Frequently Asked Questions (FAQs)

What is CSCDA?

The California Statewide Communities Development Authority (“CSCDA”) is a joint powers authority sponsored by the League of California Cities (“League”) and the California State Association of Counties (“CSAC”). CSCDA was created by the League and CSAC in 1988 to enable local government and eligible private entities access to low-cost, tax-exempt financing for projects that provide a tangible public benefit, contribute to social and economic growth and improve the overall quality of life in local communities throughout California. CSCDA has issued more than $65 billion through 1,700+ financings since 1988 and consistently ranks in the top 10 of more than 3,000 nationwide public issuers of tax-exempt debt, as measured by annual issuance amount.

What is a Joint Powers Authority?

Under the Joint Exercise of Powers Act, two or more public agencies may by agreement jointly exercise any power common to those public agencies. CSCDA was established with the purpose of issuing bonds to finance projects within the jurisdiction of member public agencies to promote public benefit and pursue economic development.

How many public agencies are Program Participants of CSCDA?

Currently more than 530 California cities, counties, special districts and other agencies are members of CSCDA.

What CSCDA tax-exempt finance programs are available to qualifying nonprofit and private sector projects?

The following programs are offered by CSCDA to qualifying nonprofit and private-sector projects that provide public benefits to their communities:

  • 501(c)(3) Nonprofit Bonds
  • Multifamily and Senior Housing Bonds
  • Exempt Facilities / Solid Waste / Recycling Facilities and Equipment Bonds
  • Taxable Bonds
What CSCDA finance programs are available to public agencies?

A number of programs are offered by CSCDA that directly benefit California public agencies, including:

  • CaLease
  • Statewide Community Infrastructure Program (SCIP)
  • Community Facility District Financing (CFDs)
  • Total Road Improvement Programs (TRIP)
  • Property Assessed Clean Energy (PACE) Financing
What benefits does CSCDA offer to the nonprofit and private sectors?

CSCDA offers numerous benefits to the nonprofit and private sectors, including:

  • Cost effective bond financing for a wide range of public benefit projects.
  • Statewide joint powers authority status, allowing the financing of projects virtually anywhere in California.
  • In depth knowledge on the issuance and post issuance compliance requirements of private activity bonds, including the state volume cap process when applicable.
  • Extensive experience in working with all public finance professionals covering the California marketplace.
  • Recognized identity in the tax-exempt marketplace, which is key to marketing the sale of bonds.
  • Predictability, responsiveness and an unparalleled level of service.
  • Minimal bureaucracy and paperwork.
How does a public agency become a Program Participant of CSCDA?
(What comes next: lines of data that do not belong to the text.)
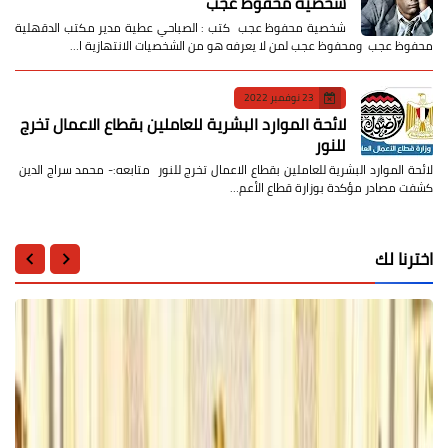
شخصية محفوظ عجب
شخصية محفوظ عجب كتب : الصباحي عطية مدير مكتب الدقهلية
محفوظ عجب ومحفوظ عجب لمن لا يعرفه هو من الشخصيات الانتهازية ا…
23 نوفمبر 2022
لائحة الموارد البشرية للعاملين بقطاع الاعمال تخرج
للنور
لائحة الموارد البشرية للعاملين بقطاع الاعمال تخرج للنور متابعه:- محمد سراج الدين
كشفت مصادر مؤكدة بوزارة قطاع الأعم…
اخترنا لك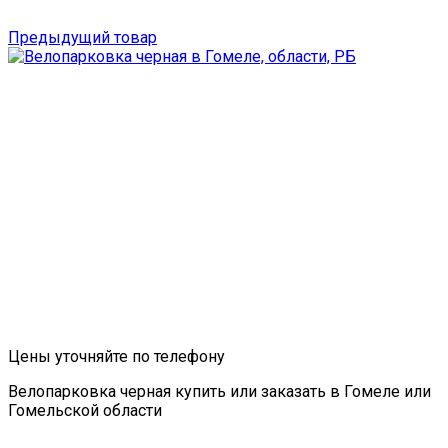
Предыдущий товар
Цены уточняйте по телефону
Велопарковка черная купить или заказать в Гомеле или
Гомельской области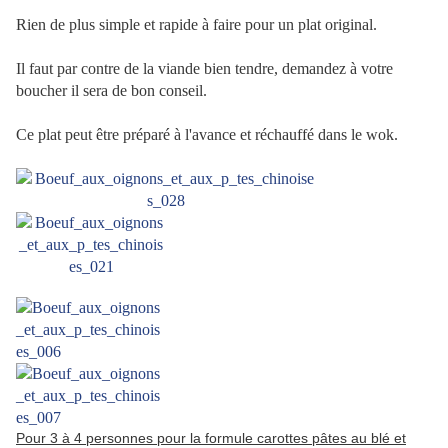
Rien de plus simple et rapide à faire pour un plat original.
Il faut par contre de la viande bien tendre, demandez à votre
boucher il sera de bon conseil.
Ce plat peut être préparé à l'avance et réchauffé dans le wok.
Pour 3 à 4 personnes pour la formule carottes pâtes au blé et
Any city, county, special district or other California local agency can become a member of CSCDA simply by having its governing board adopt a resolution and execute the joint powers agreement.

How much does it cost a public agency to be a Program Participant of CSCDA?

There’s no charge to become a member of CSCDA.

Does a public agency incur any liability by being a Program Participant of CSCDA?

No. The bonds issued by CSCDA are limited obligations of the borrower, not CSCDA or the Program Participant. The CSCDA joint powers agreement expressly provides that CSCDA is a public entity separate and apart from the Program Participants, and “its debts, liabilities and obligations do not constitute debts, liabilities or obligations of any party to the joint powers agreement.” The Program Participants are not responsible for any repayment of debt by borrowers, nor are they named in any of the bond documents.

What control does a Program Participant have in determining whether a project within its local jurisdiction is financed through CSCDA?

Federal tax law and Section 9 of the CSCDA joint powers agreement require that a public hearing be held in the jurisdiction where the project is located. This provides members of the public and the governing board the ability to comment and approve or disapprove the issuance of bonds for the project. Any project not approved by the local jurisdiction will not be financed through CSCDA.